--- DATA FOR REVIEW ---
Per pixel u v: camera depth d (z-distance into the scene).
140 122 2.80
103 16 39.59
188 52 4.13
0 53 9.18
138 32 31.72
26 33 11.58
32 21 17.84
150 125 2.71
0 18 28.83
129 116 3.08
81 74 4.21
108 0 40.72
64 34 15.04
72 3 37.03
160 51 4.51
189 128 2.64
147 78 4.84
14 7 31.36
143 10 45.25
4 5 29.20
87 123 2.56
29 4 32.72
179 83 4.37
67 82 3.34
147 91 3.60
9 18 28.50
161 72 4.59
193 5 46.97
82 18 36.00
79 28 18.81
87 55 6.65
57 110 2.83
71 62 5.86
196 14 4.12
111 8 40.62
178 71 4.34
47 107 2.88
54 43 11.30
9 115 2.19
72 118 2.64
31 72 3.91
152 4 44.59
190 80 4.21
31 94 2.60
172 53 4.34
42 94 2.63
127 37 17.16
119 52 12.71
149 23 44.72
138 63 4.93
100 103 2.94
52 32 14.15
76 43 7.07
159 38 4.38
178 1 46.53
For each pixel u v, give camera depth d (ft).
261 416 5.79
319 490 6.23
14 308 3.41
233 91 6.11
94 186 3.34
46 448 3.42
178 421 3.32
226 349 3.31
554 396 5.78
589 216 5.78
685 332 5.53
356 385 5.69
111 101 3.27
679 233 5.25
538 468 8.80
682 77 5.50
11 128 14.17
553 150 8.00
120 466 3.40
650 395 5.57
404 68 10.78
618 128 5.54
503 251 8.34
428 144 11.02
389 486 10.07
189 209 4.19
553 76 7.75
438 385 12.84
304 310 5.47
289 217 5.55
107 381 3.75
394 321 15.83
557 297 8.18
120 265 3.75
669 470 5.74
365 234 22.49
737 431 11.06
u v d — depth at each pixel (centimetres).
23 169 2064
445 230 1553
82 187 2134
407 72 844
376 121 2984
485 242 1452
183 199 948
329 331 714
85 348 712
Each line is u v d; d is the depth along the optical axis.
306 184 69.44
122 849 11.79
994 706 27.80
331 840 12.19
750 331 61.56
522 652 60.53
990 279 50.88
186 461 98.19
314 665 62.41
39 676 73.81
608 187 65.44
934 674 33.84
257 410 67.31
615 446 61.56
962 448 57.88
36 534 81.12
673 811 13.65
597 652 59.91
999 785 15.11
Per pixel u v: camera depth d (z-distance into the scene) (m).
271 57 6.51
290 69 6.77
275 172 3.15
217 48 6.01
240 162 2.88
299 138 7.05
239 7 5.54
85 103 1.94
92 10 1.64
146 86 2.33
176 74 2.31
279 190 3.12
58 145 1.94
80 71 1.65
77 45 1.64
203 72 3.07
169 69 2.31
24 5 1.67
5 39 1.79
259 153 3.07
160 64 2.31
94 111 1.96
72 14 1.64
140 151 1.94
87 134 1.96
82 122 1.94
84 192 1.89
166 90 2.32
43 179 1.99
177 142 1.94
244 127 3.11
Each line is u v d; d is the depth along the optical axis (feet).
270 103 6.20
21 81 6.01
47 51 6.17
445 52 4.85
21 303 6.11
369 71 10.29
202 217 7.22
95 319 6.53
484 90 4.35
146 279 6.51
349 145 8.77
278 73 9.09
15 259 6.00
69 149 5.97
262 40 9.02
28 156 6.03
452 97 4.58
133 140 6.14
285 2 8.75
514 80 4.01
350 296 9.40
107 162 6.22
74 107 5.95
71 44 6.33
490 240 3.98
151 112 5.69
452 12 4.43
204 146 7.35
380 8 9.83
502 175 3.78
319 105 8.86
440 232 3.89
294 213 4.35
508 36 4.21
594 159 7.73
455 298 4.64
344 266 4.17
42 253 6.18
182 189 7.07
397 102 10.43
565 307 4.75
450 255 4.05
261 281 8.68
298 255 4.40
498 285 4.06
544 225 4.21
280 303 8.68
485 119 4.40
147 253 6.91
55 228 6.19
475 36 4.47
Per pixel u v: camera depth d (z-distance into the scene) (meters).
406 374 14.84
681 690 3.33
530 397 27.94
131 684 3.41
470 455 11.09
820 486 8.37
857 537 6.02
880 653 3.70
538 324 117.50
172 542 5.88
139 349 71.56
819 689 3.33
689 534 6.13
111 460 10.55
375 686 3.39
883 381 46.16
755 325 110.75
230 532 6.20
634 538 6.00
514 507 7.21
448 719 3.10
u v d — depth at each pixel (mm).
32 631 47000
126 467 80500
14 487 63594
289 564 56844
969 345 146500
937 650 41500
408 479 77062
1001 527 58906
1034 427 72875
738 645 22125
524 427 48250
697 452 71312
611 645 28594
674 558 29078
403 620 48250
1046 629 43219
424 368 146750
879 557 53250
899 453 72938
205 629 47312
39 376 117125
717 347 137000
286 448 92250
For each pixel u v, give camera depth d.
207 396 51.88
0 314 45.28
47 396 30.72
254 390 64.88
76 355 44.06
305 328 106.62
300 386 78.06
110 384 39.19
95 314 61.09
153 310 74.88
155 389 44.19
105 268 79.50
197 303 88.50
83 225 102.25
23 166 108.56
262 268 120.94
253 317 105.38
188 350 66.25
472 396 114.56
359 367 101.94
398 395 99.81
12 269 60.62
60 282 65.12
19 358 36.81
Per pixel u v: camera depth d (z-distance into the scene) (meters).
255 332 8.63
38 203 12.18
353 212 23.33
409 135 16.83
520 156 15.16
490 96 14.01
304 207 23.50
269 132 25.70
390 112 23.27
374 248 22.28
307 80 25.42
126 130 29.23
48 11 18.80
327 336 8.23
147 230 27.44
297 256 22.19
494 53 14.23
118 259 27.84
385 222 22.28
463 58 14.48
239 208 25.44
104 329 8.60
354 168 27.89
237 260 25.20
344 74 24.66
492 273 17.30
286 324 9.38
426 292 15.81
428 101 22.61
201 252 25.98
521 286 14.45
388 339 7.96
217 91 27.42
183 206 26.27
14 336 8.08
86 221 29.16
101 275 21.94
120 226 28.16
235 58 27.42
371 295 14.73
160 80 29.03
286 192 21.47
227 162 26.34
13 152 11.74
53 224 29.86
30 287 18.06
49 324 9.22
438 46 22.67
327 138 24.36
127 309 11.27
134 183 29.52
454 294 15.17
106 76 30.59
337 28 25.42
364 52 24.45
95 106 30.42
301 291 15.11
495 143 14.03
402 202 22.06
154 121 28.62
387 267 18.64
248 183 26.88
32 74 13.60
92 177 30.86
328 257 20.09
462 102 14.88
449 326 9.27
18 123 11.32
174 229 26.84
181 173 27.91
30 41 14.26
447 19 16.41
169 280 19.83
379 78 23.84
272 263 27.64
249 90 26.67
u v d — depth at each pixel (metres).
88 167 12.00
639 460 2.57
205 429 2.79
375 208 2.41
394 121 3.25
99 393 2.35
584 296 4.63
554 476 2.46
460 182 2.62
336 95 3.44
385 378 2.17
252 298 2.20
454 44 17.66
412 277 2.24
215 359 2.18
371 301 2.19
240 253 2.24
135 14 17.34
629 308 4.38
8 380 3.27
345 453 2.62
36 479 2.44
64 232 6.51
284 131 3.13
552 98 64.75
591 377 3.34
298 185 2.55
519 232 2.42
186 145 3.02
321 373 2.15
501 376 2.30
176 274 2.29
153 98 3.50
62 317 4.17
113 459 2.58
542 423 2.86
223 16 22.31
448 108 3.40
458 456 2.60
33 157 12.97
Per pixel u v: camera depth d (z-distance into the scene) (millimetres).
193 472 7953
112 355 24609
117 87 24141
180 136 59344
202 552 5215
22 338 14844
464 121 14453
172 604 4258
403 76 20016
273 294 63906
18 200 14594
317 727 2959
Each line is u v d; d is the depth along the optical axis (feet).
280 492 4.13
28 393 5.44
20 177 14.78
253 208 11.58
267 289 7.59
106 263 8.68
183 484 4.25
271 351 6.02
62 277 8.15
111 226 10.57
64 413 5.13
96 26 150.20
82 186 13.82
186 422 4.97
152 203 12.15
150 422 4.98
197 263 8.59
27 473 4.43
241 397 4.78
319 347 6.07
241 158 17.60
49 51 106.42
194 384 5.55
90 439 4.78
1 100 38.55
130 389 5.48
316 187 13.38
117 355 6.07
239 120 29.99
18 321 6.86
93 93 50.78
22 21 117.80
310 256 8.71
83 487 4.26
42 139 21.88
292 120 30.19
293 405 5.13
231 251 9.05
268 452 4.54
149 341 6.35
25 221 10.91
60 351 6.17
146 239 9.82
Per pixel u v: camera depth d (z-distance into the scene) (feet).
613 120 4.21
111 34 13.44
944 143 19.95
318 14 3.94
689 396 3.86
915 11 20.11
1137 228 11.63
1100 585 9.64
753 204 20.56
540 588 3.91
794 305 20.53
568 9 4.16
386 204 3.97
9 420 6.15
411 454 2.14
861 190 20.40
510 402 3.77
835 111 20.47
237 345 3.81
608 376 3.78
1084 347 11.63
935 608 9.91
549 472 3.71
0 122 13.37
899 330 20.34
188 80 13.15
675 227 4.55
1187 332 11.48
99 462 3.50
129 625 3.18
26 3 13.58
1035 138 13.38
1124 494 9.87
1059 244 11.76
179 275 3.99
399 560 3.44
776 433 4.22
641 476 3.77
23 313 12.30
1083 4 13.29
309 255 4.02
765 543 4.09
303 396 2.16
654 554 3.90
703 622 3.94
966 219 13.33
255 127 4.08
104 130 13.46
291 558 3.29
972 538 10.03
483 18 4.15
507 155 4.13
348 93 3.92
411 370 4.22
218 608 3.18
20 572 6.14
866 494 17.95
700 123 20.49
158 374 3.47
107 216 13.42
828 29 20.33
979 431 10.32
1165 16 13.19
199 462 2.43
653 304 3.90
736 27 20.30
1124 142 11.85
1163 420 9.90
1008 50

--- INSTRUCTIONS FOR THE TASK ---
Wherever a line of the entries holds the string "scene", copy that line.

--- TASK RESPONSE ---
Per pixel u v: camera depth d (z-distance into the scene).
Per pixel u v: camera depth d (z-distance into the scene) (m).
Per pixel u v: camera depth d (z-distance into the scene) (meters).
Per pixel u v: camera depth d (z-distance into the scene) (meters).
Per pixel u v: camera depth d (z-distance into the scene) (millimetres).
Per pixel u v: camera depth d (z-distance into the scene) (feet).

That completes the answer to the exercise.